Later, when Newman visits the convent where Madame de Cintré has taken her vows, he listens to the “strange, lugubrious chant, uttered by women’s voices. It began softly, but it presently grew louder, and as it increased it became more of a wail and a dirge. It was the chant of the Carmelite nuns, their only human utterance. It was their dirge over their buried affections and over the vanity of earthly desires…”
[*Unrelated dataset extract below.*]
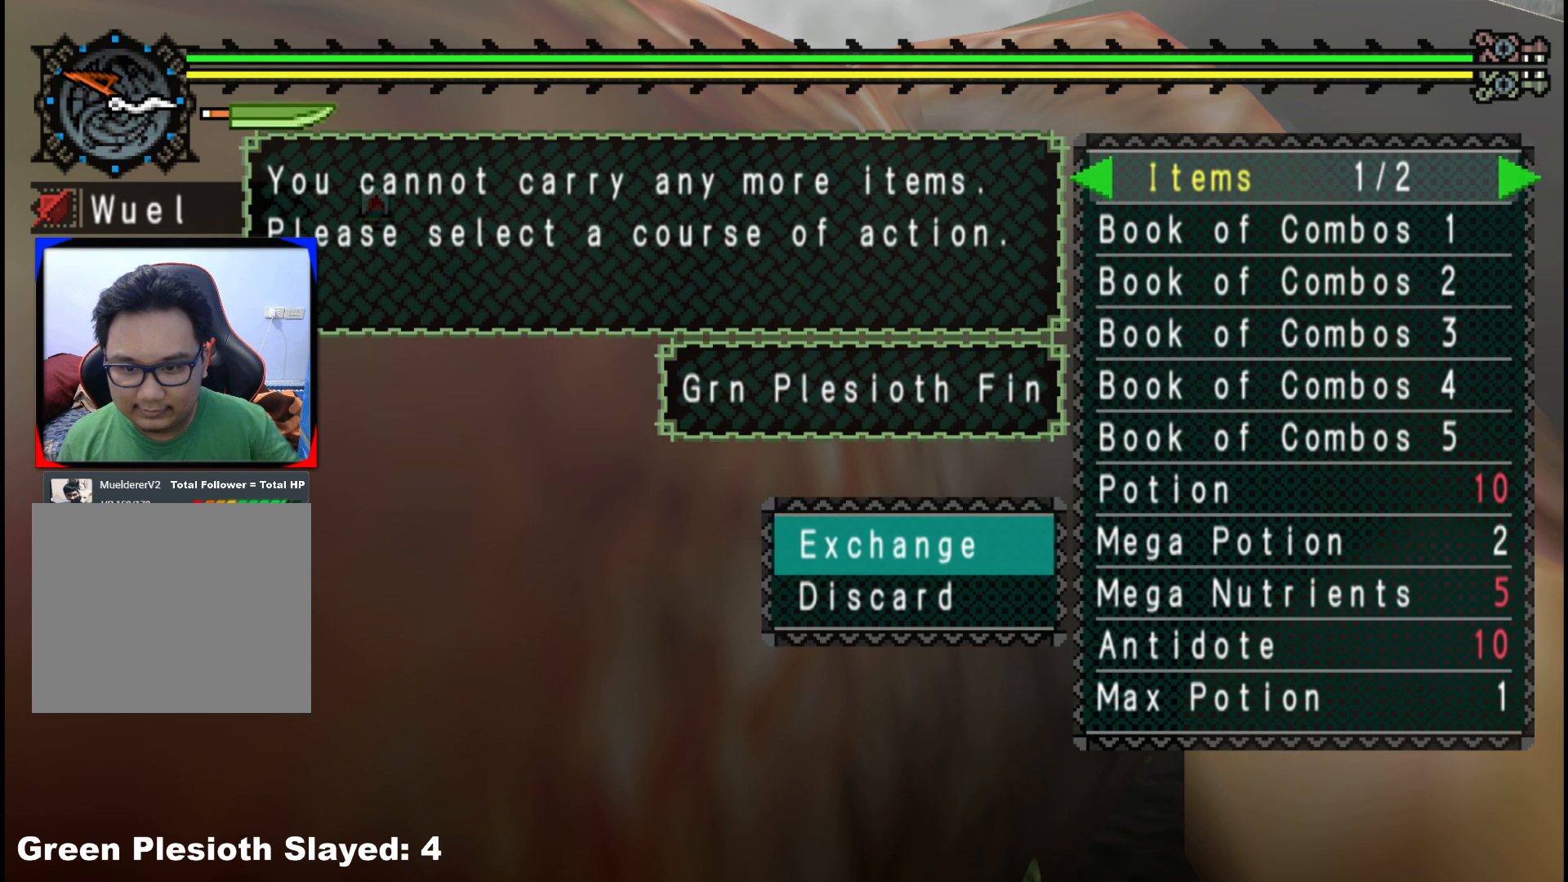
{"buttons": [], "left_stick": "center", "right_stick": "center", "events": []}
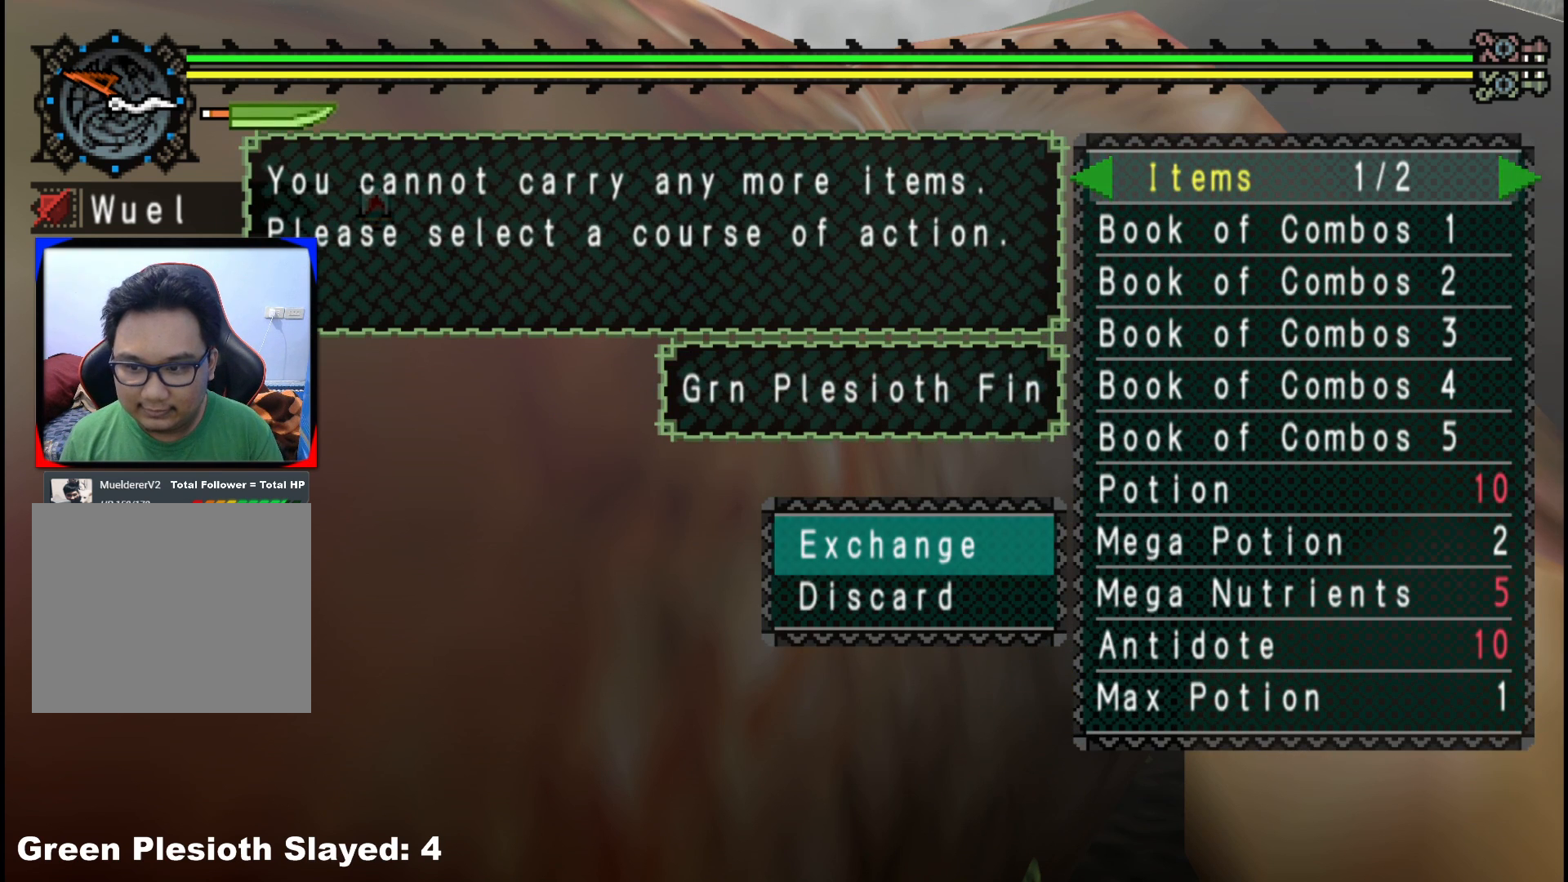
{"buttons": ["A"], "left_stick": "center", "right_stick": "center", "events": [[467, "A", "down"]]}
Was Madame de Cintré only ever a vanity of Newman’s earthly desires? If so, it would change the complexion of James’s superficial-seeming swipe at the Church. An important scene to consider is among the last of the book: Newman visits the cathedral of Notre Dame and there decides to jettison his plot for revenge against the scheming Bellegardes. “Whether it was Christian charity or unregenerate good nature—what it was, in the background of his soul—I don’t pretend to say; but Newman’s last thought was that of course he would the Bellegardes go…”
Addendum: The villains of the piece – the smug, self-satisfied Bellegardes – are lightweights compared to Gilbert Osmond of James’s Portrait of a Lady, one of literature’s more chilling specimens. The Bellegardes seem like studies for the fully-realized portrait of Old World evil in Osmond. Osmond’s icy evil could freeze vodka, whereas the Bellegardes are a more lukewarm enemy.